PROVIDED TEXT

____

IEEE Talks IoT: Kathy Herring Hayashi

Kathy Herring HayashiKathy Herring Hayashi is a Senior Member IEEE, founder and chair of IEEE San Diego Women In Engineering, a computer science instructor at Palomar College and an independent software professional. In this interview, she connects her experience in semiconductors with the development of the Internet of Things (IoT).

Question: How did you enter the computer science field?

Hayashi: When I went to high school in California, way back when, there were no computer science classes. When I got to college, it was general education for two years. Then I had to pick a major. I had taken a class titled Introduction to Computer Science at the University of California-San Diego and had enjoyed using a program to create a little flower in the computer class. I thought that was fun. So my advisors suggested a computer science major.

So I went into computer science. I went to lectures with hundreds of men and perhaps two women, including me, in every class. I’d been valedictorian in high school and I did well in math and science, which helped with computer science.

____

GIVEN ENTRIES
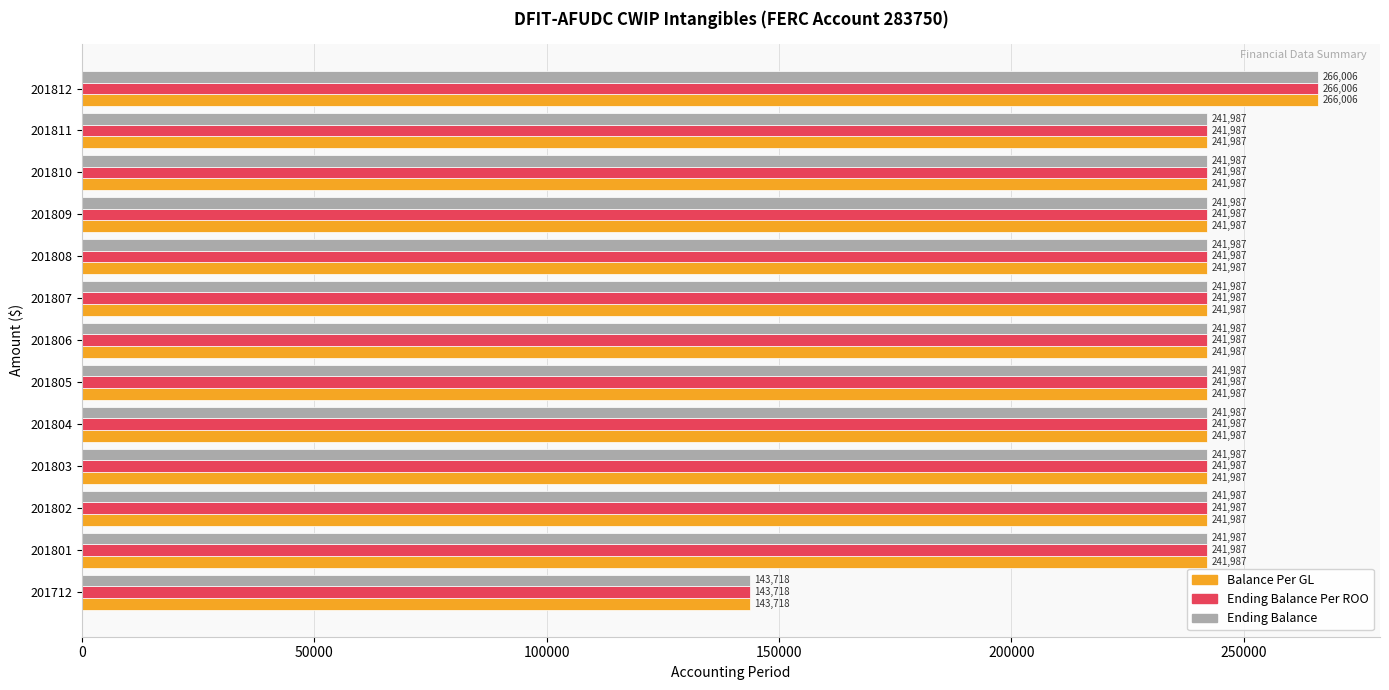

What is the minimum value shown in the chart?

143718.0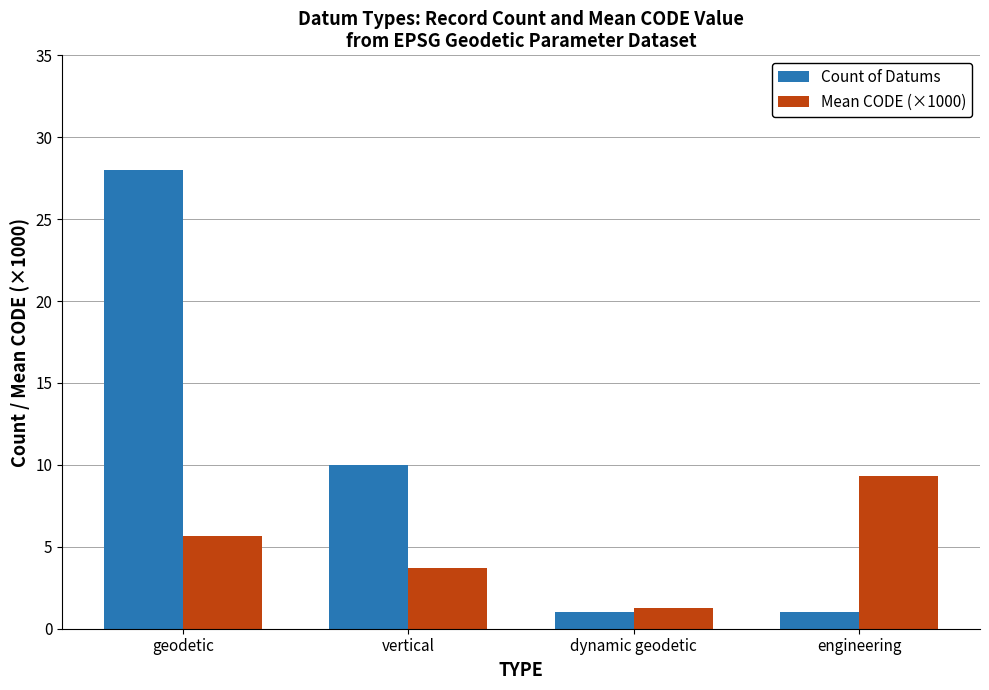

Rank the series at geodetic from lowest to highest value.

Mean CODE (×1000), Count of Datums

____

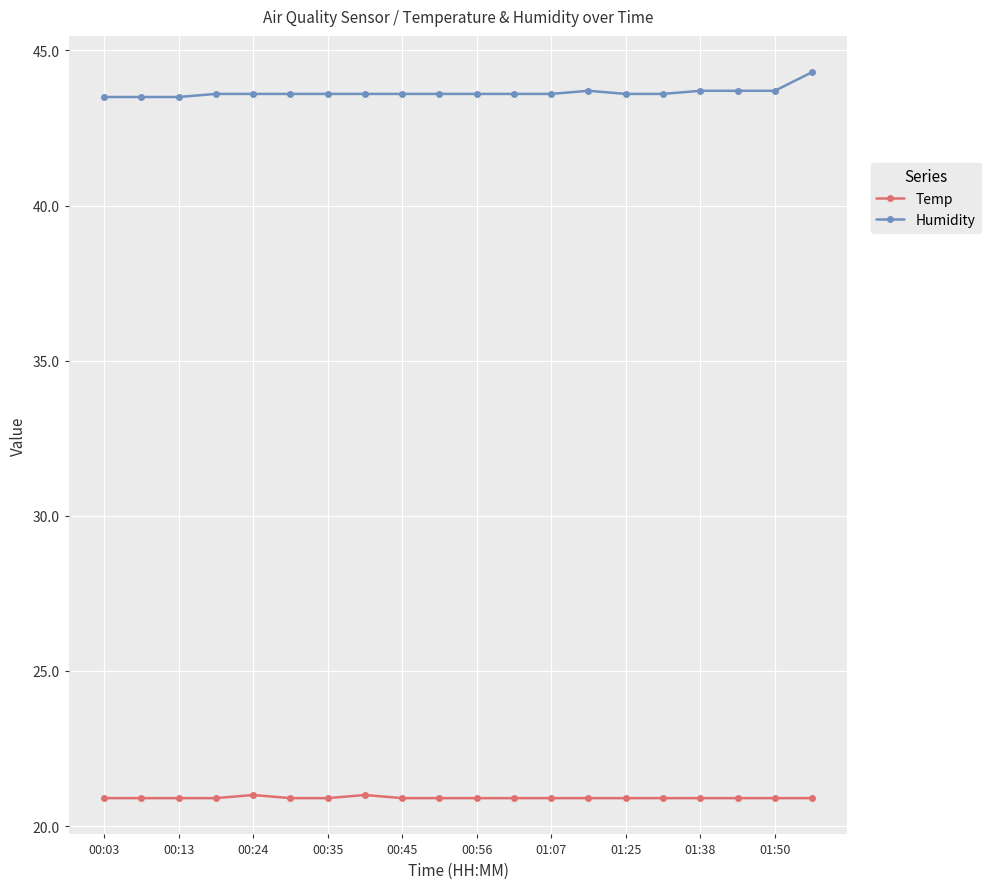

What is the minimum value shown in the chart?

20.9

____

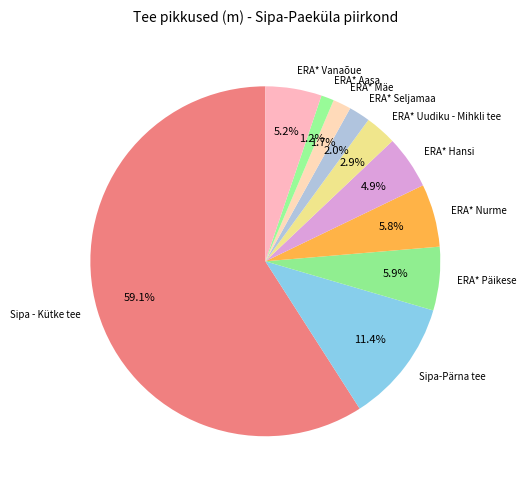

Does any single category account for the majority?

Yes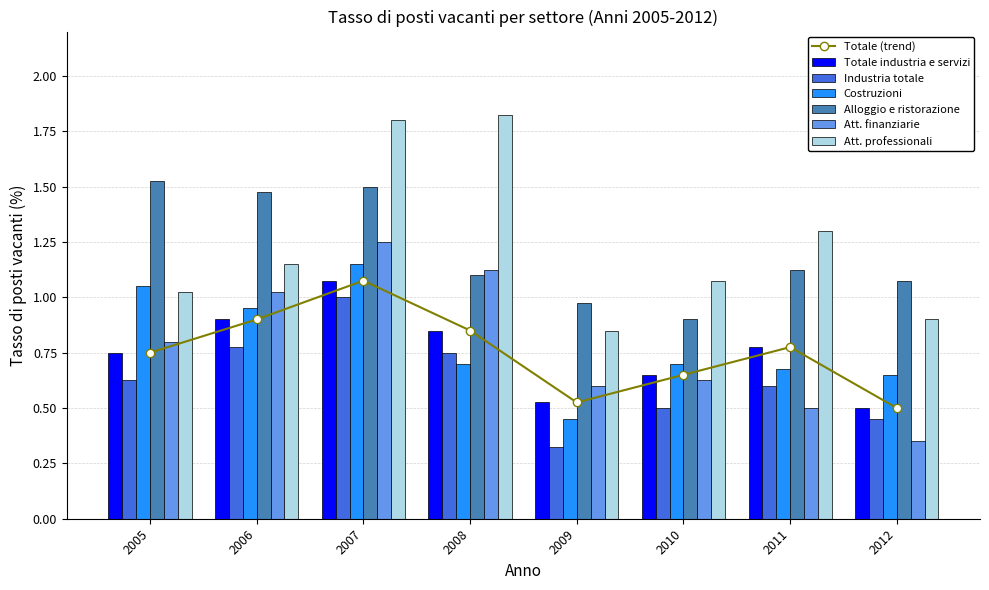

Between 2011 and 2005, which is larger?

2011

____

WHAT YOU HAVE TO DO
Extend the interview with Kathy Herring Hayashi, picking up right after its final sentence. The listing has no connection to the interview with Kathy Herring Hayashi.

ANSWER SECTION
But I certainly wasn’t prepared for being a minority in most everything that I did in college. That affects you when you are looking for lab partners, for study groups, etc. At graduation, I saw an opportunity at Unisys Corporation where I could actually work with semiconductors and software.

Question: Were there any lessons learned in terms of the direction that you took and the strength of your momentum going to Unisys right out of school?

Hayashi: I loved the technology. I loved what I was learning. But it was daunting because sometimes I wondered if maybe this wasn’t something that women did. But when I graduated and went to work I was in a pretty diverse group within Unisys Corporation and I got that comfort level back. But it isn’t always that way. Unisys was a special company.

Question: Was your love of the subject your anchor in clearing hurdles?

Hayashi: It was always my anchor and that remains true today. You put up with a lot sometimes. But when you go back and see what’s going on with the Internet of Things, with autonomous cars, with drones and robotics, it brings me back to my essential purpose every single time.

For instance, I recently attended a two-day, Women in Engineering technology summit. Every once in a while I just have to stop work for a day or so and attend events that focus on the technology so that I can remember why I came here in the first place. It’s the technology that drives me.

Question: When you entered the semiconductor business in the early 1980s, what were the opportunities like?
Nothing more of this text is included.